Grazie del commento. Infatti uno dei problemi principali dal mio punto di vista è la volontarietà. Se ai detenuti venisse data la facoltà di scegliere, per quanto riguarda loro il problema sarebbe risolto: essi non sarebbero usati come mezzi dallo stato ma potrebbero scegliere liberamente di rendersi utili, che è una cosa ben diversa. Rimarrebbe tuttavia il problema della distorsione del mercato (che non è un problema solo economico) prodotto da questa forma di interventismo statale come da ogni altra forma di interventismo statale.
non ci vedo niente di strano… il mercato del lavoro (come tutti i mercati) è SEMPRE per natura dominato da rapporti di FORZA, la “volontà” è una favola religiosa molto simpatica agli sfruttatori.
Lei si sbaglia. Il mercato è il luogo in cui, all’interno della legge intesa come principio generale e astratto, si esprimono i rapporti di “forza” intesa come capacità contrattuale. Se il mercato è dominato dalla forza intesa come coercizione esso semplicemente non è mercato. Come dice Antiseri, economia di mercato e stato di diritto nascono e muoiono assieme. Laddove c’è libertà di contratto non c’è coercizione. Dove c’è coercizione non c’è libertà di contratto e quindi non c’è mercato (un sequestratore non è un capitalista).
come no! forse nelle fiabe…
l’accumulazione ORIGINARIA di capitale è sempre, in tutto il mondo, stata fatta con la VIOLENZA… qualcuno si prende con la violenza tutto il capitale disponibile (la terra, in origine)… gli altri come mangiano? devono rivolgersi al “qualcuno”, che essendo monopolista del capitale può offrire loro la “libera scelta”: o una banana nel deretano o le frustate.
questa è la vostra libertà!
E dove sarebbe la libertà allora? Nell’affidare le risorse ad una autorità superiore che sarà sempre efficiente ed egualitaria con tutti e non ne approfitterà mai? L’autorità è al pari di un capitalista, con l’unico vantaggio di godere di una sorta di alone mistico di superiorità e di monopolio. Non possono esistere oltre a lei altri capitalisti, più o meno generosi poco importa, più o meno amati,più o meno scelti all’interno di un libero mercato da chi quelle risorse non le ha per poterci commercializzare per averle.

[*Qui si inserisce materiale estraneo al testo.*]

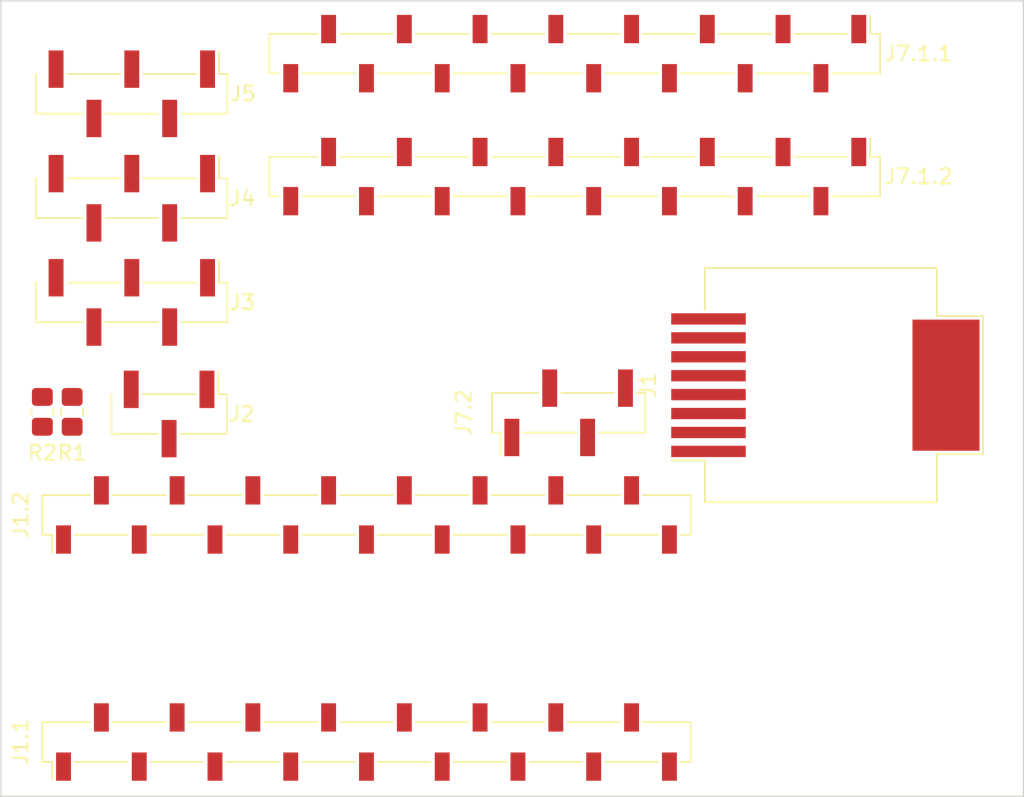
<source format=kicad_pcb>
(kicad_pcb
	(version 20240108)
	(generator "pcbnew")
	(generator_version "8.0")
	(general
		(thickness 1.6)
		(legacy_teardrops no)
	)
	(paper "A4")
	(title_block
		(date "sam. 04 avril 2015")
	)
	(layers
		(0 "F.Cu" signal)
		(31 "B.Cu" signal)
		(32 "B.Adhes" user "B.Adhesive")
		(33 "F.Adhes" user "F.Adhesive")
		(34 "B.Paste" user)
		(35 "F.Paste" user)
		(36 "B.SilkS" user "B.Silkscreen")
		(37 "F.SilkS" user "F.Silkscreen")
		(38 "B.Mask" user)
		(39 "F.Mask" user)
		(40 "Dwgs.User" user "User.Drawings")
		(41 "Cmts.User" user "User.Comments")
		(42 "Eco1.User" user "User.Eco1")
		(43 "Eco2.User" user "User.Eco2")
		(44 "Edge.Cuts" user)
		(45 "Margin" user)
		(46 "B.CrtYd" user "B.Courtyard")
		(47 "F.CrtYd" user "F.Courtyard")
		(48 "B.Fab" user)
		(49 "F.Fab" user)
	)
	(setup
		(stackup
			(layer "F.SilkS"
				(type "Top Silk Screen")
			)
			(layer "F.Paste"
				(type "Top Solder Paste")
			)
			(layer "F.Mask"
				(type "Top Solder Mask")
				(color "Green")
				(thickness 0.01)
			)
			(layer "F.Cu"
				(type "copper")
				(thickness 0.035)
			)
			(layer "dielectric 1"
				(type "core")
				(thickness 1.51)
				(material "FR4")
				(epsilon_r 4.5)
				(loss_tangent 0.02)
			)
			(layer "B.Cu"
				(type "copper")
				(thickness 0.035)
			)
			(layer "B.Mask"
				(type "Bottom Solder Mask")
				(color "Green")
				(thickness 0.01)
			)
			(layer "B.Paste"
				(type "Bottom Solder Paste")
			)
			(layer "B.SilkS"
				(type "Bottom Silk Screen")
			)
			(copper_finish "None")
			(dielectric_constraints no)
		)
		(pad_to_mask_clearance 0)
		(allow_soldermask_bridges_in_footprints no)
		(aux_axis_origin 100 100)
		(grid_origin 100 100)
		(pcbplotparams
			(layerselection 0x0000030_80000001)
			(plot_on_all_layers_selection 0x0000000_00000000)
			(disableapertmacros no)
			(usegerberextensions no)
			(usegerberattributes yes)
			(usegerberadvancedattributes yes)
			(creategerberjobfile yes)
			(dashed_line_dash_ratio 12.000000)
			(dashed_line_gap_ratio 3.000000)
			(svgprecision 6)
			(plotframeref no)
			(viasonmask no)
			(mode 1)
			(useauxorigin no)
			(hpglpennumber 1)
			(hpglpenspeed 20)
			(hpglpendiameter 15.000000)
			(pdf_front_fp_property_popups yes)
			(pdf_back_fp_property_popups yes)
			(dxfpolygonmode yes)
			(dxfimperialunits yes)
			(dxfusepcbnewfont yes)
			(psnegative no)
			(psa4output no)
			(plotreference yes)
			(plotvalue yes)
			(plotfptext yes)
			(plotinvisibletext no)
			(sketchpadsonfab no)
			(subtractmaskfromsilk no)
			(outputformat 1)
			(mirror no)
			(drillshape 1)
			(scaleselection 1)
			(outputdirectory "")
		)
	)
	(net 0 "")
	(net 1 "/*D13")
	(net 2 "GND")
	(net 3 "/~{RESET}")
	(net 4 "VCC")
	(net 5 "/D14{slash}MISO")
	(net 6 "/D15{slash}SCK")
	(net 7 "/D12")
	(net 8 "/*D11")
	(net 9 "/*D10")
	(net 10 "/*D9")
	(net 11 "/D8")
	(net 12 "/D7")
	(net 13 "/*D6")
	(net 14 "/*D5")
	(net 15 "/D4")
	(net 16 "/*D3{slash}SCL")
	(net 17 "+5V")
	(net 18 "/A5")
	(net 19 "/A4")
	(net 20 "/A3")
	(net 21 "/A2")
	(net 22 "/A1")
	(net 23 "/A0")
	(net 24 "/AREF")
	(net 25 "/D2{slash}SDA")
	(net 26 "/B")
	(net 27 "/A")
	(net 28 "/D17{slash}SS")
	(net 29 "/D16{slash}MOSI")
	(net 30 "+3V3")
	(net 31 "/Z")
	(net 32 "unconnected-(J1.2-Pin_11-Pad11)")
	(net 33 "unconnected-(J1.2-Pin_10-Pad10)")
	(net 34 "Net-(J7.1.1-Pin_2)")
	(net 35 "Net-(J7.1.1-Pin_15)")
	(net 36 "Net-(J7.1.1-Pin_10)")
	(net 37 "Net-(J7.1.1-Pin_5)")
	(net 38 "Net-(J7.1.1-Pin_12)")
	(net 39 "Net-(J7.1.1-Pin_16)")
	(net 40 "Net-(J7.1.1-Pin_11)")
	(net 41 "Net-(J7.1.1-Pin_6)")
	(net 42 "Net-(J7.1.1-Pin_4)")
	(net 43 "Net-(J7.1.1-Pin_1)")
	(net 44 "Net-(J7.1.1-Pin_14)")
	(net 45 "Net-(J7.1.1-Pin_13)")
	(net 46 "Net-(J7.1.1-Pin_8)")
	(net 47 "Net-(J7.1.1-Pin_7)")
	(net 48 "Net-(J7.1.1-Pin_9)")
	(net 49 "Net-(J7.1.1-Pin_3)")
	(footprint "Connector_PinSocket_2.54mm:PinSocket_1x17_P2.54mm_Vertical_SMD_Pin1Left" (layer "F.Cu") (at 124.53 81.11 90))
	(footprint "Connector_PinSocket_2.54mm:PinSocket_1x17_P2.54mm_Vertical_SMD_Pin1Left" (layer "F.Cu") (at 124.53 96.35 90))
	(footprint "Resistor_SMD:R_0805_2012Metric_Pad1.20x1.40mm_HandSolder" (layer "F.Cu") (at 102.79 74.19 90))
	(footprint "Connector_PinHeader_2.54mm:PinHeader_1x03_P2.54mm_Vertical_SMD_Pin1Left" (layer "F.Cu") (at 111.29 74.335 -90))
	(footprint "Connector_PinHeader_2.54mm:PinHeader_1x05_P2.54mm_Vertical_SMD_Pin1Left" (layer "F.Cu") (at 108.79 66.845 -90))
	(footprint "Connector_PinSocket_2.54mm:PinSocket_1x16_P2.54mm_Vertical_SMD_Pin1Left" (layer "F.Cu") (at 138.5 58.4 -90))
	(footprint "Connector_PinSocket_2.54mm:PinSocket_1x16_P2.54mm_Vertical_SMD_Pin1Left" (layer "F.Cu") (at 138.5 50.15 -90))
	(footprint "Resistor_SMD:R_0805_2012Metric_Pad1.20x1.40mm_HandSolder" (layer "F.Cu") (at 104.79 74.19 90))
	(footprint "Connector_PinHeader_2.54mm:PinHeader_1x04_P2.54mm_Vertical_SMD_Pin1Left" (layer "F.Cu") (at 138.09 74.255 90))
	(footprint "Connector_PinHeader_2.54mm:PinHeader_1x05_P2.54mm_Vertical_SMD_Pin1Left" (layer "F.Cu") (at 108.79 59.855 -90))
	(footprint "Connector_RJ:RJ45_Molex_0855135013_Vertical" (layer "F.Cu") (at 155.31 72.4 90))
	(footprint "Connector_PinHeader_2.54mm:PinHeader_1x05_P2.54mm_Vertical_SMD_Pin1Left" (layer "F.Cu") (at 108.79 52.845 -90))
	(gr_rect
		(start 100 46.6)
		(end 168.6 100)
		(locked yes)
		(stroke
			(width 0.1)
			(type default)
		)
		(fill none)
		(layer "Edge.Cuts")
		(uuid "349d8d6a-fb03-4f8c-9c83-7e80790dd752")
	)
	(group "Arduino Micro"
		(uuid "a2d93aff-635a-4d26-9b71-dda10ac7ca2a")
		(members "00000000-0000-0000-0000-0000551fc1fe")
	)
)

</source>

Non è il fatto che c’è un rapporto di forza, ma c’è la necessita degli uomini di avere quelle risorse. O si fa in modo di vivere in un capitalismo, ovvero con la possibilità che chiunque possa diventare possessore delle risorse e pertanto ci possa essere una selezione da parte della gente dei migliori (quelli che offrono le risorse al miglio rapporto qualità/prezzo). Oppure si affidano le risorse al capitalista centrale, senza la garanzia che poi esso sia “il più bravo” o che comunque continui ad esserlo con costanza nel futuro; questa è la deriva del socialismo.
Meglio i lavori forzati che stare in una cella a vegetare tutto il giorno senza imparare un cazzo.
Ma da una con quella faccia di sfinge egiziana, cosa vuoi aspettarti Leo ?
ovviamente la notizia rallegrerà i giustizialisti, moralisti 4 stagioni, i mercanti del tempio, di cui l’Italia pullula da Lampedusa al Brennero. Anche per la sfinge egiziana, c’è un lampione e una piazzale loreto. Non temere.